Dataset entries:

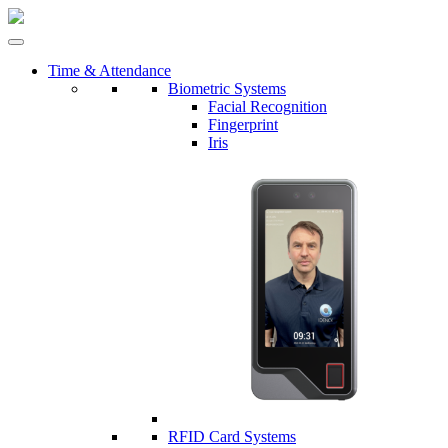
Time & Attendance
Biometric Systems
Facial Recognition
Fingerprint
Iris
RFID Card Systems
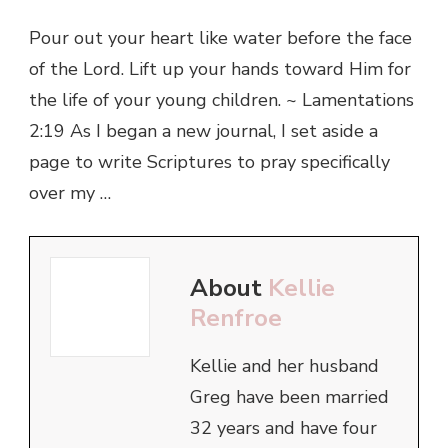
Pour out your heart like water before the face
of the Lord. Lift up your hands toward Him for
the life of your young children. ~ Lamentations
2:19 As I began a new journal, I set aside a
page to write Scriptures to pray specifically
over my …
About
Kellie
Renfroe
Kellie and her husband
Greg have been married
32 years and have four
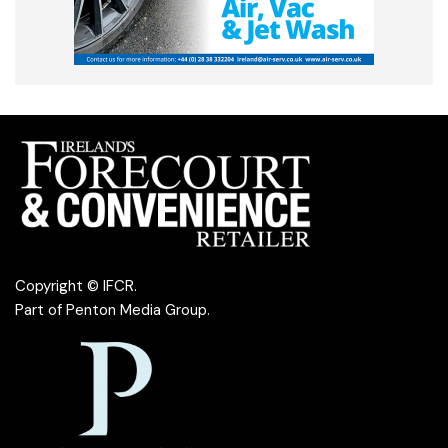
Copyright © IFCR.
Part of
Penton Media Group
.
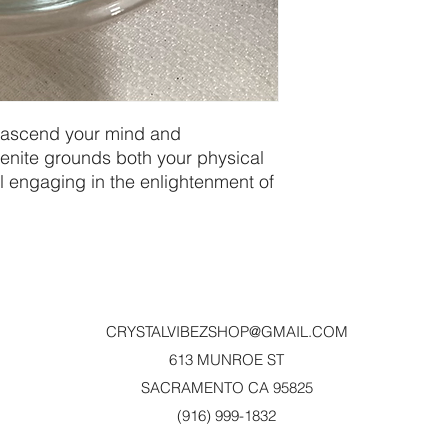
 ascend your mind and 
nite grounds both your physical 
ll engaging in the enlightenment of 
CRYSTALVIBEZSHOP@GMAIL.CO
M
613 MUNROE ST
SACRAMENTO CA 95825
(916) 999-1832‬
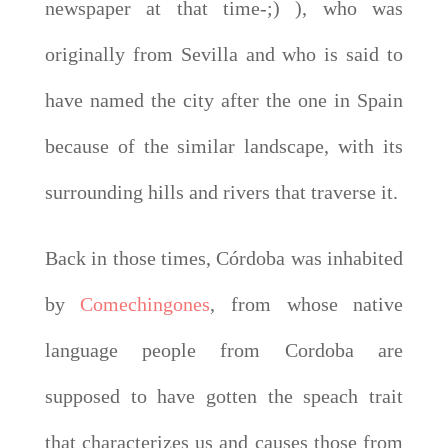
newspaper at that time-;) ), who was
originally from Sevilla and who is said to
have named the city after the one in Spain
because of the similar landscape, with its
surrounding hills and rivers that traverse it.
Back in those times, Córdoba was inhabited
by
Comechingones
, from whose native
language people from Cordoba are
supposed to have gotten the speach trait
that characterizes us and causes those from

▸ YOUR ASSIGNMENT: Every line in the data above needs to be given again exactly, pictures aside.

▸ TASK RESULT:
Time & Attendance
Biometric Systems
Facial Recognition
Fingerprint
Iris
RFID Card Systems
Pour out your heart like water before the face
of the Lord. Lift up your hands toward Him for
the life of your young children. ~ Lamentations
2:19 As I began a new journal, I set aside a
page to write Scriptures to pray specifically
over my …
About
Kellie
Renfroe
Kellie and her husband
Greg have been married
32 years and have four
Copyright © IFCR.
Part of
Penton Media Group
.
 ascend your mind and 
nite grounds both your physical 
ll engaging in the enlightenment of 
CRYSTALVIBEZSHOP@GMAIL.CO
M
613 MUNROE ST
SACRAMENTO CA 95825
(916) 999-1832‬
newspaper at that time-;) ), who was
originally from Sevilla and who is said to
have named the city after the one in Spain
because of the similar landscape, with its
surrounding hills and rivers that traverse it.
Back in those times, Córdoba was inhabited
by
Comechingones
, from whose native
language people from Cordoba are
supposed to have gotten the speach trait
that characterizes us and causes those from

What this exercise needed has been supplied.